Every now and then I'm revisiting some of the photography books and other items on my shelves here. This time it’s . . .


Fron cover of Worktown People by the photographer Humphrey Spender


This is one I bought quite recently. It’s not an artist’s monograph but rather an academic survey of An-My Lê’s work over the past three decades. Nicely presented and printed, it contains essays on each of her main series together with a wide selection of images (and a lovely poem by Ocean Vuong). 


An-My Lê is a Vietnamese photographer that has lived in the USA since 1975, arriving with her parents after escaping the war in Vietnam. As such, themes of war and territorial identity have formed an undercurrent to her work since the 1990s. 


There are a number of things I enjoy about this book. For a start the images are wonderful. Lê uses a large format camera, working slowly to explore complex social themes through landscape (mostly, but also through people). I’ve always been interested in photographers that take a sideways approach to subjects such as war and contested territories. I’m thinking of Paul Seawright (my former teacher at university) and his series Things Left Unsaid and Volunteer, for example, or Simon Norfolk’s images from Afghanistan, or Jungjin Lee’s Unnamed Road, exploring the Israeli-Palestinian borderland.


 



An-My Lê's approach is to take a step back or to look at things obliquely, mixing images together in a way that creates connections we might not normally consider. Over the years she has photographed groups of American men re-enacting the Vietnam war in the hills and forests of Virginia. She has followed military training and war games with the US Army and Navy, and photographed the production of a movie based around the American Civil War. As she says herself, “I am just interested in making people think about complicated issues. I don’t want my work to be reductive in simplifying war, simplifying conflict. I think that photography is capable of looking at a complicated subject in complicated ways.”

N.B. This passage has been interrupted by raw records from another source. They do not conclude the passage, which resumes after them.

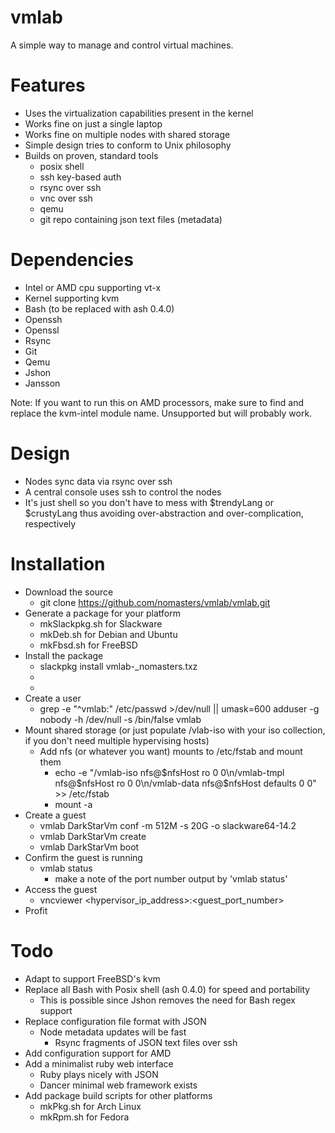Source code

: # vmlab
A simple way to manage and control virtual machines.

# Features
- Uses the virtualization capabilities present in the kernel
- Works fine on just a single laptop
- Works fine on multiple nodes with shared storage
- Simple design tries to conform to Unix philosophy
- Builds on proven, standard tools 
  - posix shell
  - ssh key-based auth
  - rsync over ssh
  - vnc over ssh
  - qemu
  - git repo containing json text files (metadata)

# Dependencies
- Intel or AMD cpu supporting vt-x
- Kernel supporting kvm
- Bash (to be replaced with ash 0.4.0)
- Openssh
- Openssl
- Rsync
- Git
- Qemu
- Jshon
- Jansson

Note: If you want to run this on AMD processors, make sure to find and replace the kvm-intel module name. Unsupported but will probably work.

# Design
- Nodes sync data via rsync over ssh
- A central console uses ssh to control the nodes
- It's just shell so you don't have to mess with $trendyLang or $crustyLang thus avoiding over-abstraction and over-complication, respectively

# Installation
- Download the source
  - git clone https://github.com/nomasters/vmlab/vmlab.git
- Generate a package for your platform
  - mkSlackpkg.sh for Slackware
  - mkDeb.sh for Debian and Ubuntu
  - mkFbsd.sh for FreeBSD
- Install the package
  - slackpkg install vmlab-<version>_nomasters.txz
  - 
  - 
- Create a user
  - grep -e "^vmlab:" /etc/passwd >/dev/null || umask=600 adduser -g nobody -h /dev/null -s /bin/false vmlab
- Mount shared storage (or just populate /vlab-iso with your iso collection, if you don't need multiple hypervising hosts)
  - Add nfs (or whatever you want) mounts to /etc/fstab and mount them
    - echo -e "/vmlab-iso nfs@$nfsHost ro 0 0\n/vmlab-tmpl nfs@$nfsHost ro 0 0\n/vmlab-data nfs@$nfsHost defaults 0 0" >> /etc/fstab
    - mount -a
- Create a guest
  - vmlab DarkStarVm conf -m 512M -s 20G -o slackware64-14.2
  - vmlab DarkStarVm create
  - vmlab DarkStarVm boot
- Confirm the guest is running
  - vmlab status
    - make a note of the port number output by 'vmlab status'
- Access the guest
  - vncviewer <hypervisor_ip_address>:<guest_port_number>
- Profit

# Todo
- Adapt to support FreeBSD's kvm
- Replace all Bash with Posix shell (ash 0.4.0) for speed and portability
  - This is possible since Jshon removes the need for Bash regex support
- Replace configuration file format with JSON
  - Node metadata updates will be fast
    - Rsync fragments of JSON text files over ssh
- Add configuration support for AMD
- Add a minimalist ruby web interface
  - Ruby plays nicely with JSON
  - Dancer minimal web framework exists
- Add package build scripts for other platforms
  - mkPkg.sh for Arch Linux
  - mkRpm.sh for Fedora
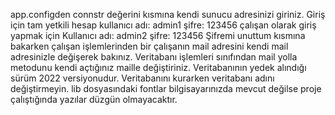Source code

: app.configden connstr değerini kısmına kendi sunucu adresinizi giriniz.
Giriş için tam yetkili hesap kullanıcı adı: admin1 şifre: 123456 çalışan olarak giriş yapmak için Kullanıcı adı: admin2 şifre: 123456
Şifremi unuttum kısmına bakarken çalışan işlemlerinden bir çalışanın mail adresini kendi mail adresinizle değişerek bakınız.
Veritabanı işlemleri sınıfından mail yolla metodunu kendi açtığınız maille değiştiriniz.
Veritabanının yedek alındığı sürüm 2022 versiyonudur.
Veritabanını kurarken veritabanı adını değiştirmeyin.
lib dosyasındaki fontlar bilgisayarınızda mevcut değilse proje çalıştığında yazılar düzgün olmayacaktır.
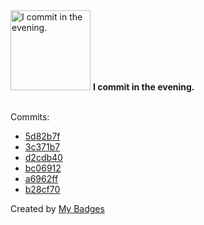 <img src="https://github.com/my-badges/my-badges/blob/master/src/all-badges/time-of-commit/evening-commits.png?raw=true" alt="I commit in the evening." title="I commit in the evening." width="128">
<strong>I commit in the evening.</strong>
<br><br>

Commits:

- <a href="https://github.com/andrewjswan/mediaportal-latest-media-handler/commit/5d82b7f08f282263cae224bfccc1c5229a7bcda9">5d82b7f</a>
- <a href="https://github.com/andrewjswan/mediaportal-latest-media-handler/commit/3c371b788d9d1697e7cc0543f4160b805905e556">3c371b7</a>
- <a href="https://github.com/andrewjswan/mediaportal-fanart-handler/commit/d2cdb4057f46038979ffd0006519bddff39285ce">d2cdb40</a>
- <a href="https://github.com/andrewjswan/mediaportal-latest-media-handler/commit/bc0691275b25c5f91bfbe8a0de1e7a53d1e55697">bc06912</a>
- <a href="https://github.com/andrewjswan/mediaportal-fanart-handler/commit/a6962ff768d50e0c959e9d08f2bdf0c0a3c64f88">a6962ff</a>
- <a href="https://github.com/andrewjswan/mediaportal-latest-media-handler/commit/b28cf70bfc1db5f04eea23ec265cf33c8e556c68">b28cf70</a>


Created by <a href="https://github.com/my-badges/my-badges">My Badges</a>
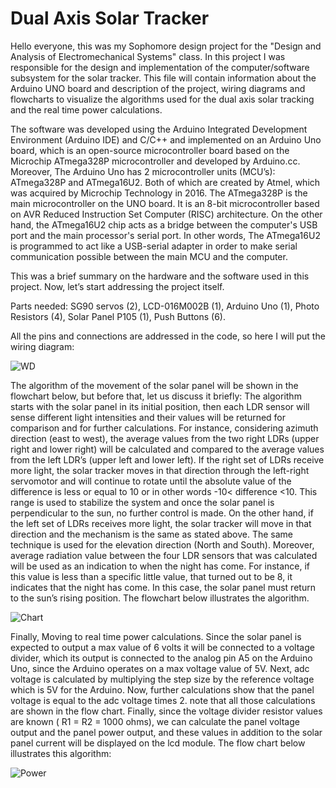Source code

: # Dual Axis Solar Tracker

Hello everyone, this was my Sophomore design project for the "Design and Analysis of Electromechanical Systems" class. In this project I was responsible for the design
and implementation of the computer/software subsystem for the solar tracker. This file will contain information about the Arduino UNO board and description
of the project, wiring diagrams and flowcharts to visualize the algorithms used for the dual axis solar tracking and the real time power calculations.

The software was developed using the Arduino Integrated Development Environment (Arduino IDE) and C/C++ and implemented on an Arduino Uno board, which is
an open-source microcontroller board based on the Microchip ATmega328P microcontroller and developed by Arduino.cc. Moreover, The Arduino Uno has
2 microcontroller units (MCU’s): ATmega328P and ATmega16U2. Both of which are created by Atmel, which was acquired by Microchip Technology in 2016.
The ATmega328P is the main microcontroller on the UNO board. It is an 8-bit microcontroller based on AVR Reduced Instruction Set Computer (RISC) architecture.
On the other hand, the ATmega16U2 chip acts as a bridge between the computer's USB port and the main processor's serial port.
In other words, The ATmega16U2 is programmed to act like a USB-serial adapter in order to make serial communication possible between the main MCU and the computer.

This was a brief summary on the hardware and the software used in this project. Now, let’s start addressing the project itself.

Parts needed: SG90 servos (2), LCD-016M002B (1), Arduino Uno (1), Photo Resistors (4), Solar Panel P105 (1), Push Buttons (6).

All the pins and connections are addressed in the code, so here I will put the wiring diagram:

![WD](https://user-images.githubusercontent.com/84100829/127562585-f3785a89-4c7d-4576-b4ee-b49e5449a315.PNG)

The algorithm of the movement of the solar panel will be shown in the flowchart below, but before that, let us discuss it briefly: The algorithm starts with the solar panel in its initial position, then each LDR sensor will sense different light intensities and their values will be returned for comparison and for further calculations. For instance, considering azimuth direction (east to west), the average values from the two right LDRs (upper right and lower right) will be calculated and compared to the average values from the left LDR’s (upper left and lower left). If the right set of LDRs receive more light, the solar tracker moves in that direction through the left-right servomotor and will continue to rotate until the absolute value of the difference is less or equal to 10 or in other words -10< difference <10. This range is used to stabilize the system and once the solar panel is perpendicular to the sun, no further control is made. On the other hand, if the left set of LDRs receives more light, the solar tracker will move in that direction and the mechanism is the same as stated above. The same technique is used for the elevation direction (North and South). Moreover, average radiation value between the four LDR sensors that was calculated will be used as an indication to when the night has come. For instance, if this value is less than a specific little value, that turned out to be 8, it indicates that the night has come. In this case, the solar panel must return to the sun’s rising position. The flowchart below illustrates the algorithm.

![Chart](https://user-images.githubusercontent.com/84100829/127563712-8faf1059-4339-465b-8d39-46e2e84d24df.PNG)

Finally, Moving to real time power calculations. Since the solar panel is expected to output a max value of 6 volts it will be connected to a voltage divider, which its output is connected to the analog pin A5 on the Arduino Uno, since the Arduino operates on a max voltage value of 5V.  Next, adc voltage is calculated by multiplying the step size by the reference voltage which is 5V for the Arduino. Now, further calculations show that the panel voltage is equal to the adc voltage times 2. note that all those calculations are shown in the flow chart. Finally, since the voltage divider resistor values are known ( R1 = R2 = 1000 ohms), we can calculate the panel voltage output and the panel power output, and these values in addition to the solar panel current will be displayed on the lcd module. The flow chart below illustrates this algorithm:

![Power](https://user-images.githubusercontent.com/84100829/127564092-7c7a8c34-29b3-43c2-83f4-93a78a7e424a.PNG)

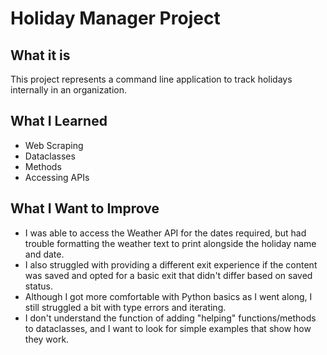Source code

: # Holiday Manager Project

## What it is
This project represents a command line application to track holidays internally in an organization.

## What I Learned
- Web Scraping
- Dataclasses
- Methods
- Accessing APIs

## What I Want to Improve
- I was able to access the Weather API for the dates required, but had trouble formatting the weather text to print alongside the holiday name and date.
- I also struggled with providing a different exit experience if the content was saved and opted for a basic exit that didn't differ based on saved status.
- Although I got more comfortable with Python basics as I went along, I still struggled a bit with type errors and iterating.
- I don't understand the function of adding "helping" functions/methods to dataclasses, and I want to look for simple examples that show how they work.
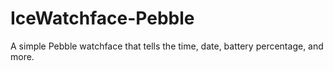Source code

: # IceWatchface-Pebble
A simple Pebble watchface that tells the time, date, battery percentage, and more.
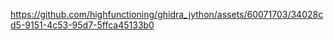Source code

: 

https://github.com/highfunctioning/ghidra_jython/assets/60071703/34028cd5-9151-4c53-95d7-5ffca45133b0

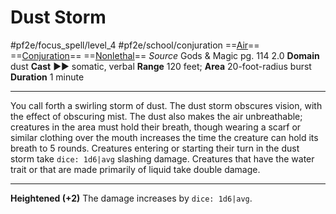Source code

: # Dust Storm
#pf2e/focus_spell/level_4 #pf2e/school/conjuration 
==[Air](Air.md)== ==[Conjuration](Conjuration.md)== ==[Nonlethal](Nonlethal.md)==
*Source* Gods & Magic pg. 114 2.0
**Domain** dust
**Cast** ►► somatic, verbal
**Range** 120 feet; **Area** 20-foot-radius burst
**Duration** 1 minute

---
You call forth a swirling storm of dust. The dust storm obscures vision, with the effect of obscuring mist. The dust also makes the air unbreathable; creatures in the area must hold their breath, though wearing a scarf or similar clothing over the mouth increases the time the creature can hold its breath to 5 rounds. Creatures entering or starting their turn in the dust storm take `dice: 1d6|avg` slashing damage. Creatures that have the water trait or that are made primarily of liquid take double damage.

<hr>

**Heightened (+2)** The damage increases by `dice: 1d6|avg`.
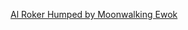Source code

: ---
layout: post
wordpress_id: 328
wordpress_url: http://noesbueno.com/archives/328
date: '2009-10-30 20:01:00 -0500'
date_gmt: '2009-10-31 01:01:00 -0500'
body: |
  <p><a href="http://feedproxy.google.com/~r/nymag/vulture/~3/O6nKBjweJfE/al_roker_humped_by_moonwalking.html">Al Roker Humped by Moonwalking Ewok</a></p>
---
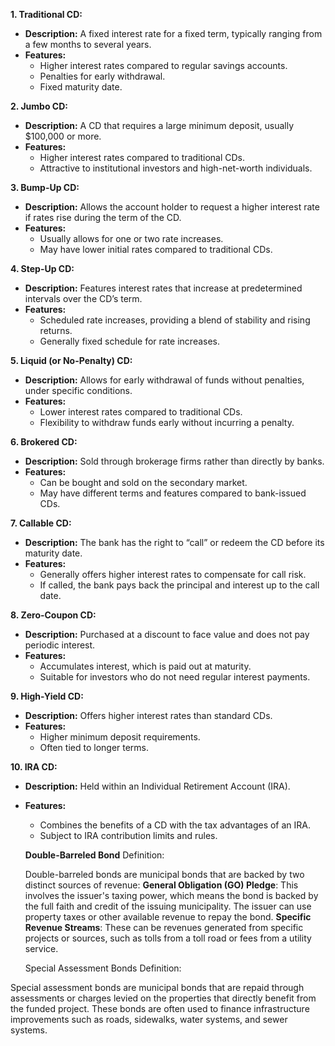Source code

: **1. Traditional CD:**
- **Description:** A fixed interest rate for a fixed term, typically ranging from a few months to several years.
- **Features:** 
  - Higher interest rates compared to regular savings accounts.
  - Penalties for early withdrawal.
  - Fixed maturity date.

**2. Jumbo CD:**
- **Description:** A CD that requires a large minimum deposit, usually $100,000 or more.
- **Features:**
  - Higher interest rates compared to traditional CDs.
  - Attractive to institutional investors and high-net-worth individuals.

**3. Bump-Up CD:**
- **Description:** Allows the account holder to request a higher interest rate if rates rise during the term of the CD.
- **Features:**
  - Usually allows for one or two rate increases.
  - May have lower initial rates compared to traditional CDs.

**4. Step-Up CD:**
- **Description:** Features interest rates that increase at predetermined intervals over the CD’s term.
- **Features:**
  - Scheduled rate increases, providing a blend of stability and rising returns.
  - Generally fixed schedule for rate increases.

**5. Liquid (or No-Penalty) CD:**
- **Description:** Allows for early withdrawal of funds without penalties, under specific conditions.
- **Features:**
  - Lower interest rates compared to traditional CDs.
  - Flexibility to withdraw funds early without incurring a penalty.

**6. Brokered CD:**
- **Description:** Sold through brokerage firms rather than directly by banks.
- **Features:**
  - Can be bought and sold on the secondary market.
  - May have different terms and features compared to bank-issued CDs.

**7. Callable CD:**
- **Description:** The bank has the right to “call” or redeem the CD before its maturity date.
- **Features:**
  - Generally offers higher interest rates to compensate for call risk.
  - If called, the bank pays back the principal and interest up to the call date.

**8. Zero-Coupon CD:**
- **Description:** Purchased at a discount to face value and does not pay periodic interest.
- **Features:**
  - Accumulates interest, which is paid out at maturity.
  - Suitable for investors who do not need regular interest payments.

**9. High-Yield CD:**
- **Description:** Offers higher interest rates than standard CDs.
- **Features:**
  - Higher minimum deposit requirements.
  - Often tied to longer terms.

**10. IRA CD:**
- **Description:** Held within an Individual Retirement Account (IRA).
- **Features:**
  - Combines the benefits of a CD with the tax advantages of an IRA.
  - Subject to IRA contribution limits and rules.


  **Double-Barreled Bond**
   Definition:

   Double-barreled bonds are municipal bonds that are backed by two distinct sources of revenue:
   **General Obligation (GO) Pledge**: This involves the issuer's taxing power, which means the bond is backed by the full faith and credit of the issuing municipality. The issuer can use property taxes or other available revenue to repay the bond.
   **Specific Revenue Streams**: These can be revenues generated from specific projects or sources, such as tolls from a toll road or fees from a utility service.

   Special Assessment Bonds
Definition:

Special assessment bonds are municipal bonds that are repaid through assessments or charges levied on the properties that directly benefit from the funded project.
These bonds are often used to finance infrastructure improvements such as roads, sidewalks, water systems, and sewer systems.
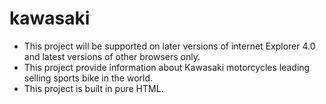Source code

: # kawasaki
* This project will be supported on later versions of internet Explorer 4.0 and latest versions of other browsers only.
* This project provide information about Kawasaki motorcycles leading selling sports bike in the world.
* This project is built in pure HTML.

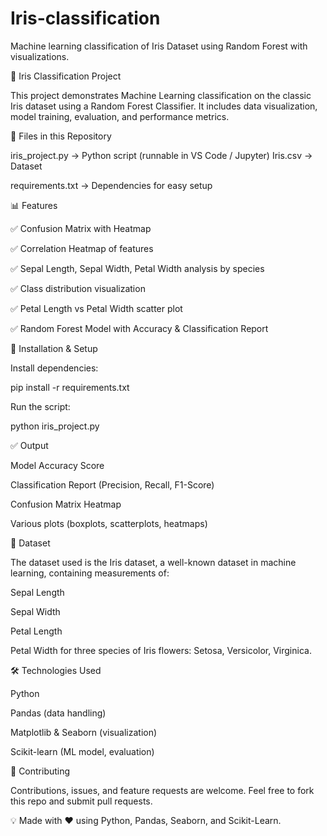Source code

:# Iris-classification
Machine learning classification of Iris Dataset using Random Forest with visualizations.

🌸 Iris Classification Project

This project demonstrates Machine Learning classification on the classic Iris dataset using a Random Forest Classifier.
It includes data visualization, model training, evaluation, and performance metrics.

📂 Files in this Repository

iris_project.py → Python script (runnable in VS Code / Jupyter)
Iris.csv → Dataset

requirements.txt → Dependencies for easy setup

📊 Features

✅ Confusion Matrix with Heatmap

✅ Correlation Heatmap of features

✅ Sepal Length, Sepal Width, Petal Width analysis by species

✅ Class distribution visualization

✅ Petal Length vs Petal Width scatter plot

✅ Random Forest Model with Accuracy & Classification Report

🚀 Installation & Setup


Install dependencies:

pip install -r requirements.txt


Run the script:

python iris_project.py

✅ Output

Model Accuracy Score

Classification Report (Precision, Recall, F1-Score)

Confusion Matrix Heatmap

Various plots (boxplots, scatterplots, heatmaps)

📖 Dataset

The dataset used is the Iris dataset, a well-known dataset in machine learning, containing measurements of:

Sepal Length

Sepal Width

Petal Length

Petal Width
for three species of Iris flowers: Setosa, Versicolor, Virginica.

🛠️ Technologies Used

Python

Pandas (data handling)

Matplotlib & Seaborn (visualization)

Scikit-learn (ML model, evaluation)

🤝 Contributing

Contributions, issues, and feature requests are welcome.
Feel free to fork this repo and submit pull requests.


💡 Made with ❤️ using Python, Pandas, Seaborn, and Scikit-Learn.




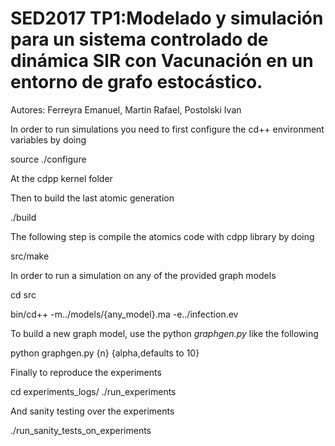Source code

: # SED2017 TP1:Modelado y simulación para un sistema controlado de dinámica SIR con Vacunación en un entorno de grafo estocástico.

Autores: Ferreyra Emanuel, Martin Rafael, Postolski Ivan

In order to run simulations you need to first configure the cd++ environment variables by doing 


source ./configure 

At the cdpp kernel folder

Then to build the last atomic generation


./build


The following step is compile the atomics code with cdpp library by doing


src/make 


In order to run a simulation on any of the provided graph models


cd src

bin/cd++ -m../models/{any_model}.ma -e../infection.ev


To build a new graph model, use the python *graphgen.py* like the following 


python graphgen.py {n} {alpha,defaults to 10}


Finally to reproduce the experiments 

cd experiments_logs/
./run_experiments

And sanity testing over the experiments

./run_sanity_tests_on_experiments
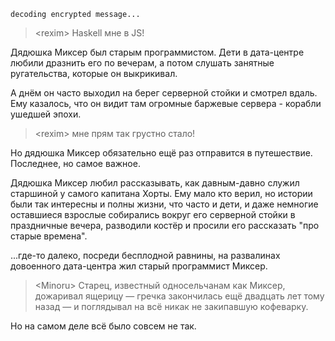     decoding encrypted message...

> &lt;rexim> Haskell мне в JS!

Дядюшка Миксер был старым программистом. Дети в дата-центре любили дразнить его по вечерам, а потом слушать занятные ругательства, которые он выкрикивал.

А днём он часто выходил на берег серверной стойки и смотрел вдаль. Ему казалось, что он видит там огромные баржевые сервера - корабли ушедшей эпохи.

> &lt;rexim> мне прям так грустно стало!

Но дядюшка Миксер обязательно ещё раз отправится в путешествие. Последнее, но самое важное.

Дядюшка Миксер любил рассказывать, как давным-давно служил старшиной у самого капитана Хорты. Ему мало кто верил, но истории были так интересны и полны жизни, что часто и дети, и даже немногие оставшиеся взрослые собирались вокруг его серверной стойки в праздничные вечера, разводили костёр и просили его рассказать "про старые времена".

...где-то далеко, посреди бесплодной равнины, на развалинах довоенного дата-центра жил старый программист Миксер.

> &lt;Minoru> Старец, известный односельчанам как Миксер, дожаривал ящерицу — гречка закончилась ещё двадцать лет тому назад — и поглядывал на всё никак не закипавшую кофеварку.

Но на самом деле всё было совсем не так.
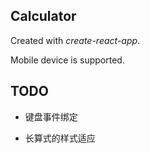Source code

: Calculator
---

Created with *create-react-app*.

Mobile device is supported.


## TODO

- 键盘事件绑定

- 长算式的样式适应
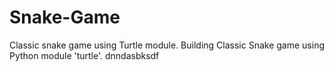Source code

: # Snake-Game
Classic snake game using Turtle module.
Building Classic Snake game using Python module 'turtle'.
dnndasbksdf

That’s such a great idea. I should keep it in mind.


For me, some of the essays in the book tend to stretch the connections a little too far. In describing an image in the Shoot II series, Caitlin Ryan suggests that tyre tracks left by landing craft on the beach, 'are emblematic of how the US military transforms the landscape even in the absence of conflict', or that the rocks in An-My Lê's mining photographs might possibly, eventually, be used to construct a military base. I’m not sure these are connections the photographer had in mind, but the idea is right; these are images that make you think within and beyond what is actually framed.


It’s an interesting book. I know the essays and the photographs will urge me to come back to look again, and look slowly.